32. I would be more scared of the jets at the top and bottom of the black hole that spit matter out at close the speed of light. As per the picture below.

http://www.cv.nrao.edu/course/astr534/images/3C175.gif

33. Not to forget any accretion disc which might be present - matter infalling at relativistic speeds would emit large amounts of x-rays and gamma rays, so you might get fatally irradiated long before you get anywhere near the black hole.

34. Originally Posted by Strange
the tidal forces tearing you apart
Oh, I forgot the tidal forces with regards to my previous post. That would make the blackhole a little bit less comfortable compared to simple acceleration, for which there are no tidal forces. The equivalence principle is local and gravitation does distinguish itself from simple acceleration by the tidal effect which is a direct result of the spacetime curvature associated with gravitation (an accelerated frame of reference in flat spacetime is still flat spacetime).

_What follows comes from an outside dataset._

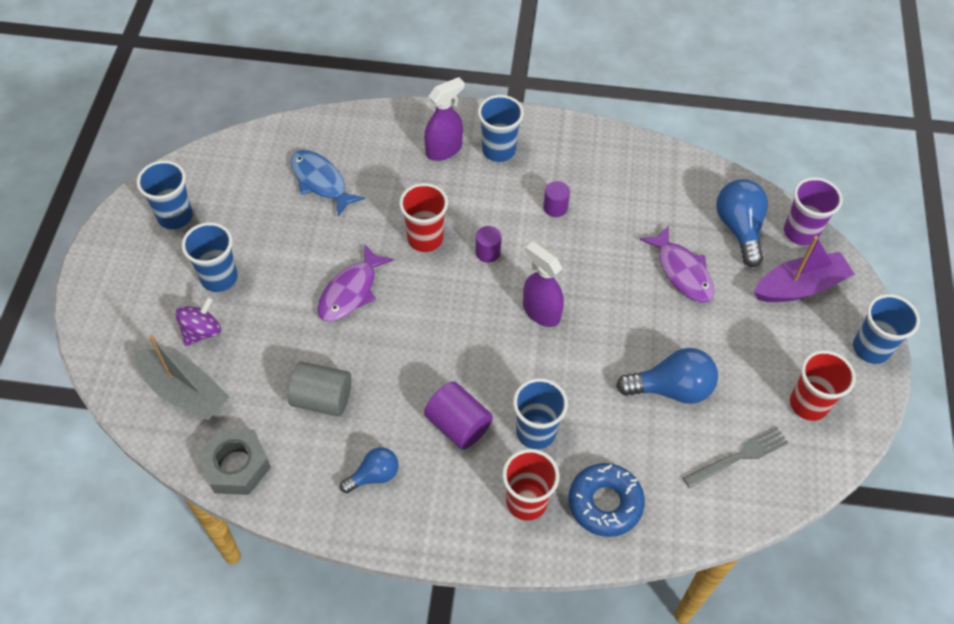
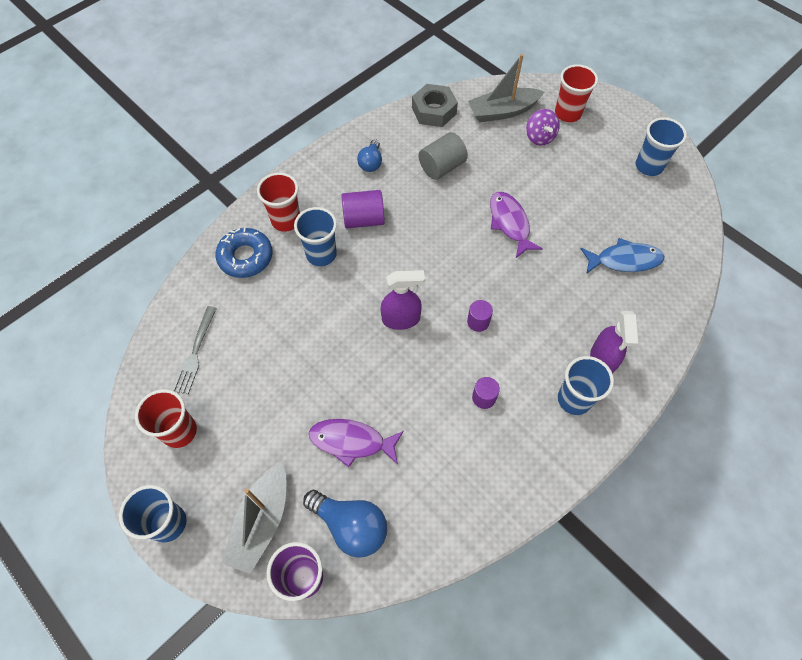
camera: 130 degrees right, 5 degrees up
(219, 278) = (576, 164): blue cup -> none
(425, 238) = (521, 291): red cup -> red cup (567, 113)
(671, 388) = (274, 353): blue light bulb -> none
(799, 287) = (261, 522): purple boat -> grey boat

35. Originally Posted by Markus Hanke
Not to forget any accretion disc which might be present - matter infalling at relativistic speeds would emit large amounts of x-rays and gamma rays, so you might get fatally irradiated long before you get anywhere near the black hole.
Assuming you can even get there. Wouldn't we need to invent interstellar travel first? That in of itself has its dangers. Space is not exactly empty and encountering an asteroid or worse at close to the speed of light would be fatal.

Of course far better to rip a hole in space time and jump there if that is even possible. Probably best to send a robot.